Don Cowie

Medal record

Representing New Zealand

Men's sailing

Summer Olympics

= Don Cowie (sailor) =

New Zealand sailor (born 1962)

Don Cowie, born 5 January 1962 in Palmerston North, New Zealand, is a former competitive sailor who won a silver medal at the 1992 Summer Olympics in Barcelona, Spain. Cowie teamed with ex-American Rod Davis in the Star class to finish second to the American crew.

He again sailed with Davis as part of the New Zealand Challenge at the 1992 Louis Vuitton Cup.
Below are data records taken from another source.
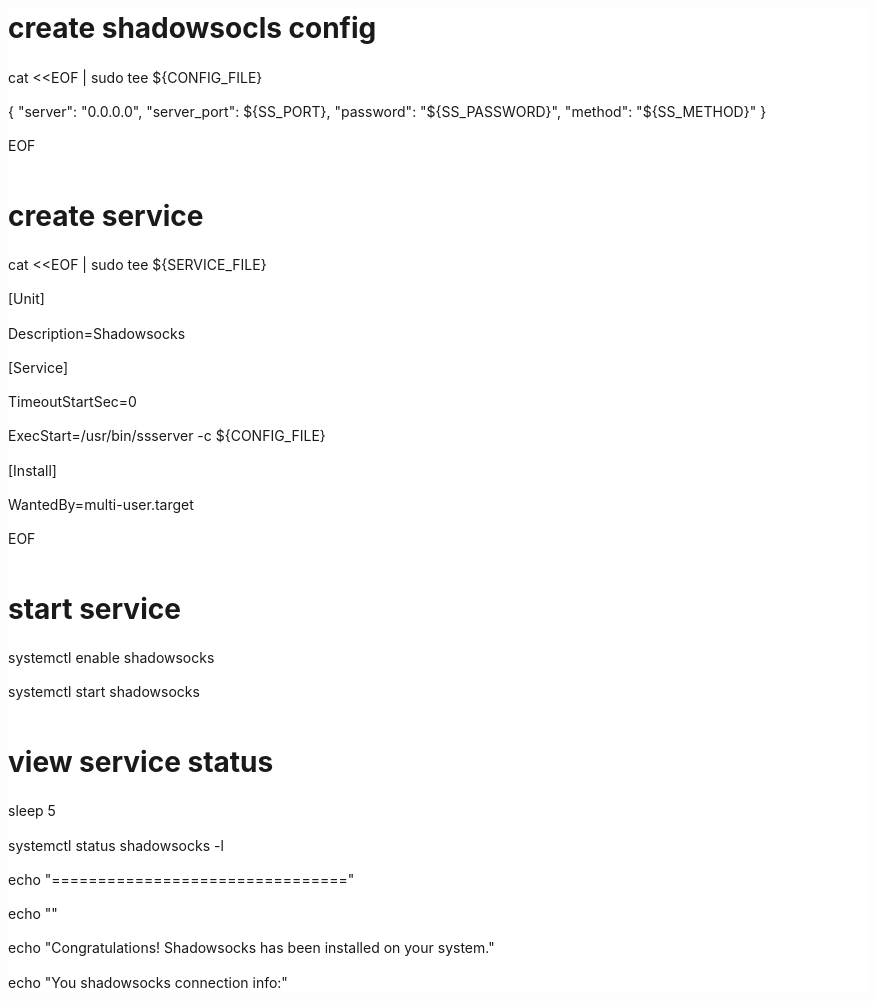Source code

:   # create shadowsocls config

  cat <<EOF | sudo tee ${CONFIG_FILE}

  {
    "server": "0.0.0.0",
    "server_port": ${SS_PORT},
    "password": "${SS_PASSWORD}",
    "method": "${SS_METHOD}"
  }

  EOF


  # create service

  cat <<EOF | sudo tee ${SERVICE_FILE}

  [Unit]

  Description=Shadowsocks


  [Service]

  TimeoutStartSec=0

  ExecStart=/usr/bin/ssserver -c ${CONFIG_FILE}


  [Install]

  WantedBy=multi-user.target

  EOF


  # start service

  systemctl enable shadowsocks

  systemctl start shadowsocks


  # view service status

  sleep 5

  systemctl status shadowsocks -l


  echo "================================"

  echo ""

  echo "Congratulations! Shadowsocks has been installed on your system."

  echo "You shadowsocks connection info:"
Cowie and Davis finished fifth at the 1996 Summer Olympics in Atlanta and were also fifth in the Soling class at Sydney along with 3rd crewman Alan Smith. Cowie was the yachting section team leader for New Zealand at the 2004 Summer Olympics in Athens.

In international keelboat racing Cowie has been in winning teams in the Kenwood Cup (for Japan). Cowie was part of Willi Illbruck's successful Pinta crew, winning the 1993 and 1994 One Ton Cup (for Royal New Zealand Yacht Squadron, New Zealand) and the 1993 Admiral's Cup (for Germany).

Cowie was the sailing coach for Luna Rossa Challenge during the 2000 America's Cup before sailing for OneWorld in the 2003 Louis Vuitton Cup. He then joined Team New Zealand as a trimmer for the 2007 America's Cup.